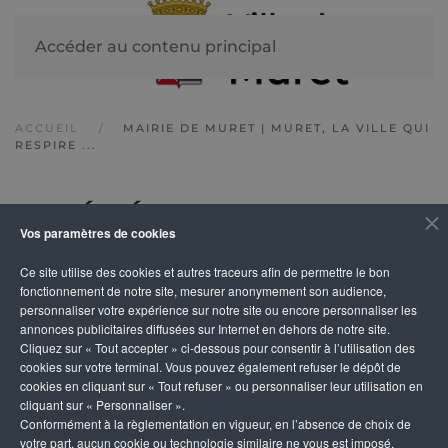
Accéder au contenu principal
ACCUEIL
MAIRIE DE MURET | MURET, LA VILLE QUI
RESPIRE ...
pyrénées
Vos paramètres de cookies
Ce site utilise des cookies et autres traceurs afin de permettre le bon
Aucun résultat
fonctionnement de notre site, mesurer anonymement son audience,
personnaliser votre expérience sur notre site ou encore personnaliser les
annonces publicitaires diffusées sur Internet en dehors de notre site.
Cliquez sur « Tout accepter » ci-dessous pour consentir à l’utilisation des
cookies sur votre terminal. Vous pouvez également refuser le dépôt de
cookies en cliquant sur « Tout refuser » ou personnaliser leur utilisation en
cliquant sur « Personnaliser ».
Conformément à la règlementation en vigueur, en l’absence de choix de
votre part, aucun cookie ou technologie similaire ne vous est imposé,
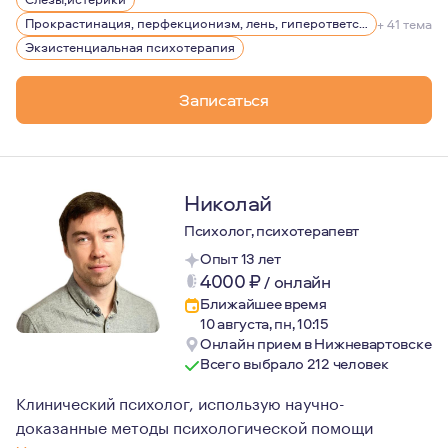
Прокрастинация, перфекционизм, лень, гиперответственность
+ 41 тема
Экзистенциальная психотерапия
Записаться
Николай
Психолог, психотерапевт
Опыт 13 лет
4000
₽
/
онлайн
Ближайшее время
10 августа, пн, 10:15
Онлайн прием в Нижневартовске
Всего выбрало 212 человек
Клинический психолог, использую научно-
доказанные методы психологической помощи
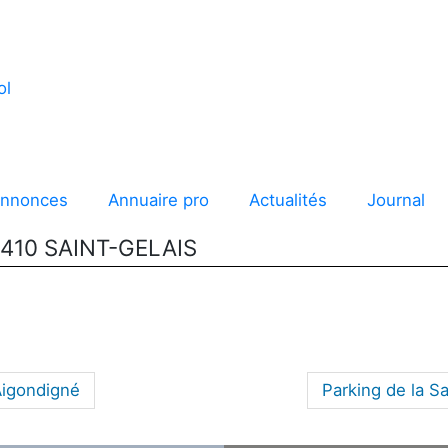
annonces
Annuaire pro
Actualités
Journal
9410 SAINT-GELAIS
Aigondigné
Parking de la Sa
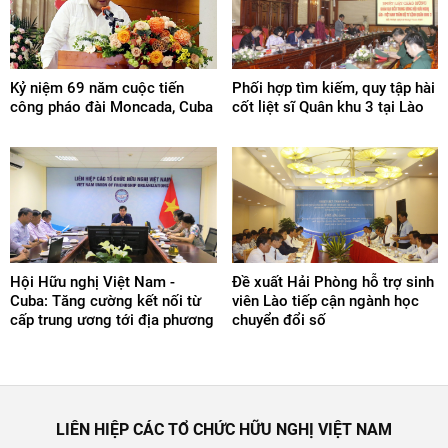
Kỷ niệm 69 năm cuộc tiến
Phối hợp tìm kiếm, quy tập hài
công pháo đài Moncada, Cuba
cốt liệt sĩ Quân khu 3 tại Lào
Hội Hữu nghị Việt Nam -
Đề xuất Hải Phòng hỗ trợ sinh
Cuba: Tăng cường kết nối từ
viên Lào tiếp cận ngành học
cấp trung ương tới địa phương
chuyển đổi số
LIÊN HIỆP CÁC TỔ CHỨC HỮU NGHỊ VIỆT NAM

----

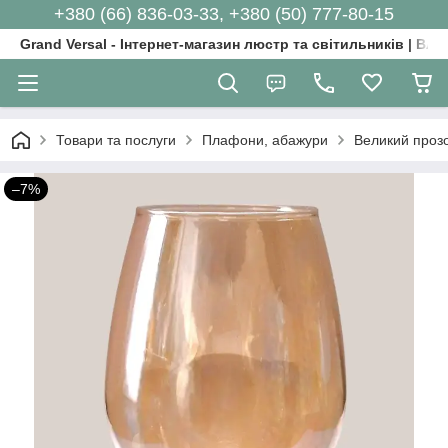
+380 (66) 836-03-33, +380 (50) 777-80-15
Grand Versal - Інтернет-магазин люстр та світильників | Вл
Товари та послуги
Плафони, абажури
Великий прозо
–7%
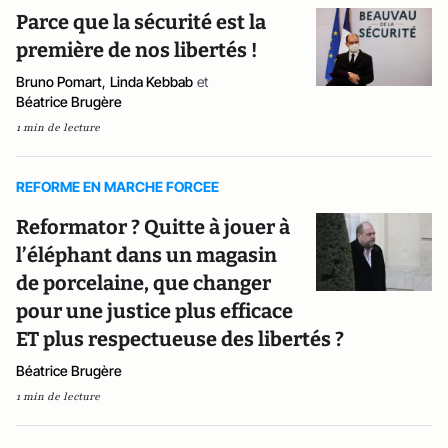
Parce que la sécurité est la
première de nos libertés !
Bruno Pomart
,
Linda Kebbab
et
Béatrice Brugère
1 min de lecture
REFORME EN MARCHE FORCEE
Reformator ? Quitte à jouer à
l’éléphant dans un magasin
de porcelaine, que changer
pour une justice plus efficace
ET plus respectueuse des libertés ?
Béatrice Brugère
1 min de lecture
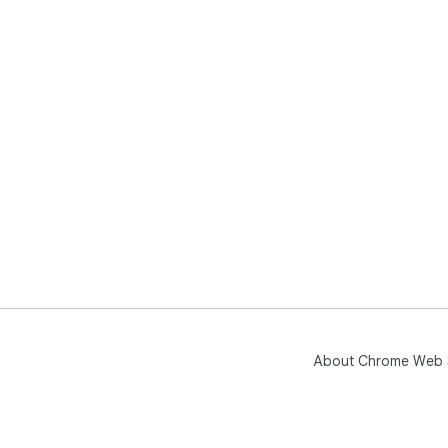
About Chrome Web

----

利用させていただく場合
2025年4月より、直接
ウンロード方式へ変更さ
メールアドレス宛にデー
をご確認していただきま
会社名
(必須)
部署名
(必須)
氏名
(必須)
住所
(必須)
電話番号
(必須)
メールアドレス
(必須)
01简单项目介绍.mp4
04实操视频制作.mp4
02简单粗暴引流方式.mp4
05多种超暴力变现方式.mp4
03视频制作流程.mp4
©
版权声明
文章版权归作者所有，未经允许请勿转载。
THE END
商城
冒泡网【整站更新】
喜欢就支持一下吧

----

## Problem requirements
Reproduce everything in the entries above, from the line containing "836-03-33, +380 (50) 777-80-15" down to the line containing "About Chrome Web", with both of those lines included. Leave the pictures out.

## Result
+380 (66) 836-03-33, +380 (50) 777-80-15
Grand Versal - Інтернет-магазин люстр та світильників | Вл
Товари та послуги
Плафони, абажури
Великий прозо
–7%
Parce que la sécurité est la
première de nos libertés !
Bruno Pomart
,
Linda Kebbab
et
Béatrice Brugère
1 min de lecture
REFORME EN MARCHE FORCEE
Reformator ? Quitte à jouer à
l’éléphant dans un magasin
de porcelaine, que changer
pour une justice plus efficace
ET plus respectueuse des libertés ?
Béatrice Brugère
1 min de lecture
About Chrome Web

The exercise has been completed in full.